How to Get Started: A Practical Roadmap
Step 1: Assess Before You Invest
Before committing budget to platforms, headcount, or partners, conduct a current-state diagnostic that maps:
- Spend data quality and coverage by category
- Supplier concentration risk and single-source dependencies
- Sourcing coverage (what percentage of spend is under active category management)
- Compliance gaps in vendor qualification and contract management
- Team capacity relative to managed spend
This baseline tells you where to act first - and keeps you from sequencing investments in the wrong order.
Step 2: Sequence by Impact and Feasibility
Sequence investments by what unlocks the most value, fastest:
- Start with spend visibility. Without clean data, every downstream decision - sourcing targets, supplier negotiations, risk prioritization - is a guess.
- Run strategic sourcing on your highest-spend or highest-risk categories next. This generates early wins and builds internal capability before you tackle broader transformation.
- Layer in platform and process transformation last, when the data foundation is solid and the team has the sourcing muscle to use the tools effectively.

Step 3: Build for Scalability, Not Just Today
A future-proof procurement strategy must anticipate growth: acquisitions, new service lines, expanded facilities. That means designing governance structures, data standards, and operating models that scale without requiring a rebuild.
Concretely, scalability looks like:
- Documented category strategies that transfer across entities
- Supplier performance standards applied consistently
- Sourcing playbooks that new team members or offshore analysts can execute without tribal knowledge
- Data architecture designed for your 5-year footprint, not just your current state
Frequently Asked Questions
What does "future-proofing" actually mean in healthcare procurement?

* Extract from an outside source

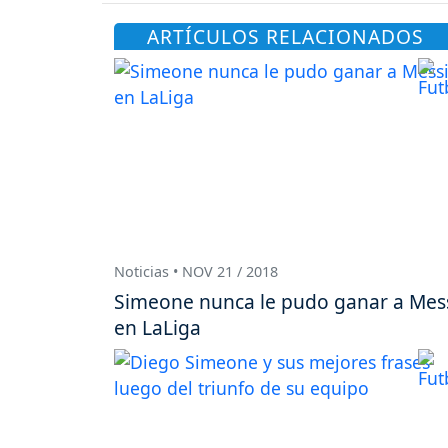
ARTÍCULOS RELACIONADOS
Noticias • NOV 21 / 2018
Simeone nunca le pudo ganar a Mes
en LaLiga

Future-proofing means building procurement strategies, processes, and capabilities that remain effective despite disruptions - supply chain shocks, regulatory shifts, cost pressures, or organizational growth. The goal is resilience, not just optimization for current conditions.

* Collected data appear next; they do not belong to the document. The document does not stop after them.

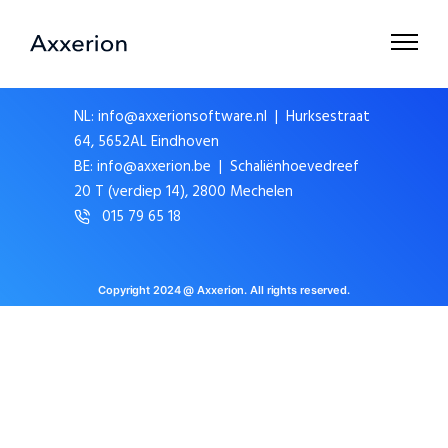
NL: info@axxerionsoftware.nl | Hurksestraat
64, 5652AL Eindhoven
BE: info@axxerion.be | Schaliënhoevedreef
20 T (verdiep 14), 2800 Mechelen
015 79 65 18
Copyright 2024 @ Axxerion. All rights reserved.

What are the biggest supply chain risks healthcare procurement teams face today?
Single-source supplier dependencies, geopolitical concentration in pharmaceutical APIs, drug shortages (averaging 301 per quarter in 2023), and inflation in medical devices and specialty categories. Demographic shifts and disease-driven demand volatility add further unpredictability.
How does spend analytics improve healthcare procurement outcomes?
Spend analytics creates the visibility needed to identify savings opportunities, monitor contract compliance, benchmark supplier pricing, and prioritize which categories deserve strategic sourcing investment - moving teams from firefighting to deliberate category strategy.
What is value-based procurement and how is it different from cost-focused buying?
Value-based procurement evaluates total cost of ownership and clinical outcomes alongside purchase price. A slightly higher-cost product that reduces complications or readmissions may deliver greater value than the cheapest option alone.
How should PE-backed healthcare companies approach procurement transformation?
PE-backed organizations face real-time pressure. Prioritize rapid spend visibility, quick-win sourcing initiatives in high-spend categories, and scalable operating models that support both near-term EBITDA improvement and platform company growth across a growing portfolio.
When does it make sense to use an offshore procurement team versus building in-house?
Offshore is most effective for analytics-heavy, high-volume, or repeatable work: spend analysis, market research, RFx support, supplier benchmarking. Onshore resources should remain focused on clinical stakeholder relationships, strategic negotiation, and governance. The blended model captures cost efficiency without sacrificing strategic control.